29 posts with the tag "At the Branches"

Anza

The Outer Richmond was home to many of the city’s most cherished leisure activities in the late 1930s. Known as the Outside Lands, the Sunset and Richmond Districts were not considered part of San Francisco until 1866. The model showcases Playland-at-the-Beach, the Cliff House, Sutro Baths, the remains of Sutro Heights, the Lincoln Park Golf Course, and the Palace of the Legion of Honor. In the late nineteenth century, wealthy San Franciscans developed the area known as Lands End into a recreational resort, complete with a steam train that carried passengers from downtown to the ocean. The Sutro Baths featured a large, indoor saltwater swimming pool, and was the subject of an 1897 discrimination suit by a black patron, John Harris, who won damages from Adolph Sutro for being refused admission.

Bayview

Bayview–Hunters Point was on the precipice of becoming an enormous United States military hub in 1938. Since the late 1860s, shipbuilding and repair had been a major industry in the area; the Bethlehem Shipbuilding Company’s dry docks had seen the construction of numerous ships for World War I. Yet this bayside neighborhood in the city’s southern reaches still had the look and feel of a small pastoral town.

Bernal Heights

Bernal Heights was known primarily for its open spaces in 1938, but it already had a core village vibe that still defines the neighborhood today. The model depicts businesses popping up on Cortland Avenue, as well as Works Progress Administration projects like the Aztec stairs and this branch of the library. Also easily spotted is Bernal Park, now Precita Park, established by San Francisco supervisors in 1894 and the site of the city’s first Carnaval in 1979.

Chinatown

Between the two World Wars, San Francisco had the largest Chinese American population in the country, the overwhelming majority confined to Chinatown. The scale model highlights many of the neighborhood landmarks from that period that remain iconic today: Portsmouth Square, Tianhou Temple, St. Mary’s Cathedral, the Telephone Exchange building and the YWCA, operative since 1911 but housed in the Julia Morgan-designed building since 1930. Today that building serves as the Chinese Historical Society of America Museum and Learning Center.

Eureka Valley

In many ways, 1938 Eureka Valley resembles the present day: the unusual angle of Liberty Street’s peak and the train tracks that cut through Twenty-First and Chattanooga Streets look very familiar.

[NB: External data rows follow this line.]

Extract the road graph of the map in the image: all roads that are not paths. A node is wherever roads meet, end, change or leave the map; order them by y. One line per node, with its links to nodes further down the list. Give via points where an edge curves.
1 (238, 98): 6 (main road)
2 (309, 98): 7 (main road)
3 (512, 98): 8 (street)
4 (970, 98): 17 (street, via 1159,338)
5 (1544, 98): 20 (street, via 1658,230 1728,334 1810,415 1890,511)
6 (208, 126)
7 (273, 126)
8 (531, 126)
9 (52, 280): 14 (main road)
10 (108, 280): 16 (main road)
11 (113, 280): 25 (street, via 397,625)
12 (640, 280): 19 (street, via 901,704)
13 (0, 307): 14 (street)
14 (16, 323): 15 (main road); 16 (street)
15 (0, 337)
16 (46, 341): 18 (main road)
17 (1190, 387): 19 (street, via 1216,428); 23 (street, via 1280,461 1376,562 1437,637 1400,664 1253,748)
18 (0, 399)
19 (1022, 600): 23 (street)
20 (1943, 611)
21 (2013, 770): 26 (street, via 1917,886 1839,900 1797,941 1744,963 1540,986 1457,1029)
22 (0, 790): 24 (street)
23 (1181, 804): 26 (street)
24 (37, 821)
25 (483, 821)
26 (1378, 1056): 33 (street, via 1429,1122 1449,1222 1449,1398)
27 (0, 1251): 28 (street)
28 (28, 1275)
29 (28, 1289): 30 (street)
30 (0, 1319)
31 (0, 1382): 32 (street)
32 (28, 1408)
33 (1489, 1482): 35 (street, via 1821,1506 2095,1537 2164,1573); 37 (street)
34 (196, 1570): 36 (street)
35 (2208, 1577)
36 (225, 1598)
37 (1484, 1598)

On the model is the Castro Theater, built in 1922 and designed by famed architect Timothy Pflueger, mastermind of the scale model. Also visible is Mission Dolores Park, which continues to be one of San Francisco’s most popular outdoor spots. The park, a former cemetery, was established in 1905 and used as an encampment for displaced citizens after the 1906 earthquake.

Excelsior

The 1930s Excelsior afforded a virtual trip across the world in a matter of minutes: streets with names such as Paris, Lisbon, and Madrid—conjured by developer Emanuel Lewis to lure families from smaller, inner-city dwellings—lined the hill. (Other international street names, including China and Japan, were changed to Avalon and Excelsior following anti-Asian sentiment in the late nineteenth century that gave rise to the Chinese Exclusion Act of 1882.) On the model, the neighborhood is in its infancy, with empty lots and blocks leading up to John McLaren Park.

Glen Park

Even as it gradually evolved into a residential neighborhood, Glen Park in 1938 still boasted a bucolic character. On the model, Victorians and bungalows sit at the base of a commanding hill and a maze of empty streets awaiting imminent development rise up the slope. Glen Canyon Park had already undergone several transformations, from the site of a eucalyptus ranch in the mid-nineteenth century to a dynamite factory—leased out by Alfred Nobel in the late 1860s—where an explosion destroyed the entire facility, killing two workers.

Golden Gate Valley

The neighborhood around this branch was already the site of some of the city’s most stately homes by 1938. Visible on the scale model is the Haas-Lilienthal House (2007 Franklin St.), built in 1886 by William Haas, which remains the city’s only intact Victorian-era home open to the public as a museum. The octagonal McElroy house, built across the street from its current location (2645 Gough St.) in 1861, was saved from demolition in 1952 and is also a house museum today.

Ingleside

Ingleside in 1938 was a growing residential area at the base of the newly built City College of San Francisco, which was constructed on the former site of a correctional facility for wayward boys. The scale model showcases the ringed road of Westwood Park, surrounded by hundreds of 1920s middle-class bungalows. Balboa Reservoir, bordered by Phelan Avenue, was—even then—empty.

Main Branch

The main branch of the San Francisco Public Library is surrounded by three primary neighborhoods: the Tenderloin, Civic Center, and South of Market (SOMA). In 1938, the vibrant mid-Market area was the home to theaters such as the Fox and shopping centers like the Emporium. The Tenderloin was densely rebuilt after the 1906 earthquake with large, luxurious apartment buildings and a nightlife district, with bars and jazz clubs like the infamous Black Hawk.